ARTICLE:
********

She and several of her classmates demonstrated that when they went around the corner to Mrs. Bennett’s second-grade class to play “Buckets of Fun,” where the students transported “water” — actually blue marbles — from a “reservoir” in the center back to their individual cups while trying to make as few trips as possible.
Emily English, 10 and the daughter of Eileen Engilsh, said she has used the lessons she learned in the program at home.
“I am doing stuff like taking shorter showers,” English said. “We learned it in more of a fun way, than boring.”
Natalie Welch, 11 and the daughter of Cathy and Ben Welch, said she is teaching not just at school, but at home.
“I am teaching my brother how to turn the faucet off when he is brushing his teeth and not to fill his cup all the way to the top because he just drinks a little and swishes,” Welch said.
City officials are happy with the response to the program at Hunter’s Bend and have approached the Franklin Special School District about adding the lessons in their schools.
“This is an unprecedented partnership between the city of Franklin, Belmont University and the Williamson County School District,” said City Administrator Eric Stuckey. “Our goal is to get the water conservation message out to as many young people as we can, and as this partnership grows we’ll also move it into the Franklin Special School District. By reaching our youngest citizens they can take the message into their homes and teach their parents the benefits of conserving water and becoming a sustainable household.”
This is Belmont’s first program to utilize peer teaching using children’s books. Their goal is to provide educational materials to support the SIFE book series on environmental sustainability, recycling, water conservation, science and general education; outline methods of multiple levels of peer-to-peer teaching to increase learning, retention and application of scientific principles; and increase the interest of pivotal-aged children in the sciences. The SIFE Program’s first book was titled Freddie’s Organic Farm, which focused on a Williamson County farm owned by Freddie Haddox.

********

JOB 1: Repeat word for word the stretch of the water conservation article from "Natalie Welch, 11" through "in their schools.".
JOB 2: According to the water conservation article, what was the title of the SIFE Program's first book?

Data extracted from a collection:
********

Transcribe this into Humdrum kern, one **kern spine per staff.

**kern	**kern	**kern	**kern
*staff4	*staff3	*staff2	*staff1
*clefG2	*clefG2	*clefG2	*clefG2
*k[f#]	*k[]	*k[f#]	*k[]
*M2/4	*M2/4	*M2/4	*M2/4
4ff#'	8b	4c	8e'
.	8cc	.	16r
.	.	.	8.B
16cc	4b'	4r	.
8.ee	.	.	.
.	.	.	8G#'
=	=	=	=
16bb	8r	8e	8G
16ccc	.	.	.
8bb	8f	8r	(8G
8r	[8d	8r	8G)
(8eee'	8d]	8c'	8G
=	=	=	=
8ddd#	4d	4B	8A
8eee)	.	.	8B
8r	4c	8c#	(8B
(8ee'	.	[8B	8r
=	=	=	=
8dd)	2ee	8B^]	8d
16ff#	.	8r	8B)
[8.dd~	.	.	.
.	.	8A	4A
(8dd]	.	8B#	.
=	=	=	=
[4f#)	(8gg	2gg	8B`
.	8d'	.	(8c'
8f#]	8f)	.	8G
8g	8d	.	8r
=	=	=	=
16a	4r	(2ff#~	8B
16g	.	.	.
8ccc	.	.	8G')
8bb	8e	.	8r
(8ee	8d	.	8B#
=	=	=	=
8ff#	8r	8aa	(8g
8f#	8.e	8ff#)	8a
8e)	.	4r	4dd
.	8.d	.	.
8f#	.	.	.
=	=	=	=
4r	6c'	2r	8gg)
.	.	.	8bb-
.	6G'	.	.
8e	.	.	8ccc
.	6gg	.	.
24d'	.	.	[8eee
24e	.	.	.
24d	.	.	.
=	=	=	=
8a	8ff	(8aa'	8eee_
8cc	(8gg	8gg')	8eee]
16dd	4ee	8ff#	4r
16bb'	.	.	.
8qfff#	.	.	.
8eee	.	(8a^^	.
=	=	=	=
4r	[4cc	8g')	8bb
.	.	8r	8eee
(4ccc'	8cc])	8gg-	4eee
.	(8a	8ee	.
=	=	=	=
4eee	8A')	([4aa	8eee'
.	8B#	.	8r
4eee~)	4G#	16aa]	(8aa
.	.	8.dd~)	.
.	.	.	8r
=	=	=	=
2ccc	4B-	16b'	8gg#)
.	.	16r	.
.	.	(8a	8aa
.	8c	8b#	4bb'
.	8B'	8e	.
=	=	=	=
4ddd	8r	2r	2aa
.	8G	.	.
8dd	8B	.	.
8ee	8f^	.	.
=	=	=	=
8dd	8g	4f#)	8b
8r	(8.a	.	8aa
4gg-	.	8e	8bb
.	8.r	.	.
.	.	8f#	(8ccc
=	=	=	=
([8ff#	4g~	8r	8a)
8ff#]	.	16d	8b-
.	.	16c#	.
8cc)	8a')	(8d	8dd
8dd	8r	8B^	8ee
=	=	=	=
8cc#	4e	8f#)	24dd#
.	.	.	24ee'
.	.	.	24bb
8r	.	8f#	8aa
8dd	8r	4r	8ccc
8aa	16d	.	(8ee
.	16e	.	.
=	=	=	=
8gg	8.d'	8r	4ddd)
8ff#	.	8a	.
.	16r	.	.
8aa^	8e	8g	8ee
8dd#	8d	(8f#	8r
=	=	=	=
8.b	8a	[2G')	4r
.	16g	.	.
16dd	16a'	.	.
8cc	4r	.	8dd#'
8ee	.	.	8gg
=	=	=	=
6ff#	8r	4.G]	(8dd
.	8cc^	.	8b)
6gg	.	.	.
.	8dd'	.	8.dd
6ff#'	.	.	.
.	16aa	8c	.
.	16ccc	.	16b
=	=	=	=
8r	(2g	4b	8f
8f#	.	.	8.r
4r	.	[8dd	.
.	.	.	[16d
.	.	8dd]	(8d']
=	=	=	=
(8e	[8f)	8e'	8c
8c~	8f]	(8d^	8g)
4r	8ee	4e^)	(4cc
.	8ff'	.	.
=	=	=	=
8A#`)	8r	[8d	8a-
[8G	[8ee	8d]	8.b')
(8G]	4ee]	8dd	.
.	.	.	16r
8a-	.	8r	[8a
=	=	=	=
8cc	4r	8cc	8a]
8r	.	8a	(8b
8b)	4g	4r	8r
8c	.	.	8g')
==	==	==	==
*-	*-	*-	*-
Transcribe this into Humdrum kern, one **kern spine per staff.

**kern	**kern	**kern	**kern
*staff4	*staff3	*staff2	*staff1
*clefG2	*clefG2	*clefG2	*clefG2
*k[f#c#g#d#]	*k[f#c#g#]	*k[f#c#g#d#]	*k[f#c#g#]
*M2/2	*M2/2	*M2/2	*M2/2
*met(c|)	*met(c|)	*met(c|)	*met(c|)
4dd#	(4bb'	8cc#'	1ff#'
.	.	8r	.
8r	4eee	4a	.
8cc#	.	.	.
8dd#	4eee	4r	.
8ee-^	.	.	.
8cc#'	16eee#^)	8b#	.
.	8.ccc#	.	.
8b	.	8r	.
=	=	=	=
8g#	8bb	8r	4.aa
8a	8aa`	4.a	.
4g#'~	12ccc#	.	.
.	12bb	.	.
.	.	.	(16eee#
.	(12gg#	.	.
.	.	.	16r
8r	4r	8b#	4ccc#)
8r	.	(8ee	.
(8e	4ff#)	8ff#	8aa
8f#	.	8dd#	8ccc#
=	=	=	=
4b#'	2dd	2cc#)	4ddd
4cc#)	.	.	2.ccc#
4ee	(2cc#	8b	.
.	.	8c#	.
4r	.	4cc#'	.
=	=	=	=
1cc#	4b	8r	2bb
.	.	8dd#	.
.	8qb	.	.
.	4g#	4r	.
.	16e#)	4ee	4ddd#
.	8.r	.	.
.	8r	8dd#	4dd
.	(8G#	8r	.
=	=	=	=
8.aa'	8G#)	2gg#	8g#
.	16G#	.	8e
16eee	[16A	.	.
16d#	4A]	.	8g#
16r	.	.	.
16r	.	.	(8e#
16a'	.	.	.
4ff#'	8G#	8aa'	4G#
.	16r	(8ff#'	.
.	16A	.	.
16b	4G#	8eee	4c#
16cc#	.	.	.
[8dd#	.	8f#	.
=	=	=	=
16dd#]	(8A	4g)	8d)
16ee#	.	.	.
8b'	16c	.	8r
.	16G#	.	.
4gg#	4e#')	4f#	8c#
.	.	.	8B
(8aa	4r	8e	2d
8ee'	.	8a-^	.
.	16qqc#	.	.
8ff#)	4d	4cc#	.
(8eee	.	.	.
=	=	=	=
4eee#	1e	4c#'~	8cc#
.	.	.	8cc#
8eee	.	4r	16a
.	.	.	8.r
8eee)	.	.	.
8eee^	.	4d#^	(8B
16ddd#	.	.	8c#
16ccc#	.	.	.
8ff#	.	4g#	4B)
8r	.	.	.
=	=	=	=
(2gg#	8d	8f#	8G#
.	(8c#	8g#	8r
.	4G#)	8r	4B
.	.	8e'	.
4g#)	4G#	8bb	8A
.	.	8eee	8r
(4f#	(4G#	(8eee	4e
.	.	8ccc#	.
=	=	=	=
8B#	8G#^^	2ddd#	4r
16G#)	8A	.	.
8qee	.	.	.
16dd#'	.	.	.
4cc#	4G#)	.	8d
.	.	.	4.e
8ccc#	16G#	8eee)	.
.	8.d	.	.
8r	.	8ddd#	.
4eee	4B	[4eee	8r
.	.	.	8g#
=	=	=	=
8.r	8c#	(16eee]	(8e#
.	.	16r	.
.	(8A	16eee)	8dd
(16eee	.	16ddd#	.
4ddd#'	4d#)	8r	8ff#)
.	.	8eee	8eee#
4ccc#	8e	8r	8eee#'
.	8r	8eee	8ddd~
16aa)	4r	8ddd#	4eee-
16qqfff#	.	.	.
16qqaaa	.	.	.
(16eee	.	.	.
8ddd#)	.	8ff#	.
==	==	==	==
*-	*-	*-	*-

********

RESULT 1:
Natalie Welch, 11 and the daughter of Cathy and Ben Welch, said she is teaching not just at school, but at home.
“I am teaching my brother how to turn the faucet off when he is brushing his teeth and not to fill his cup all the way to the top because he just drinks a little and swishes,” Welch said.
City officials are happy with the response to the program at Hunter’s Bend and have approached the Franklin Special School District about adding the lessons in their schools.

RESULT 2: Freddie's Organic Farm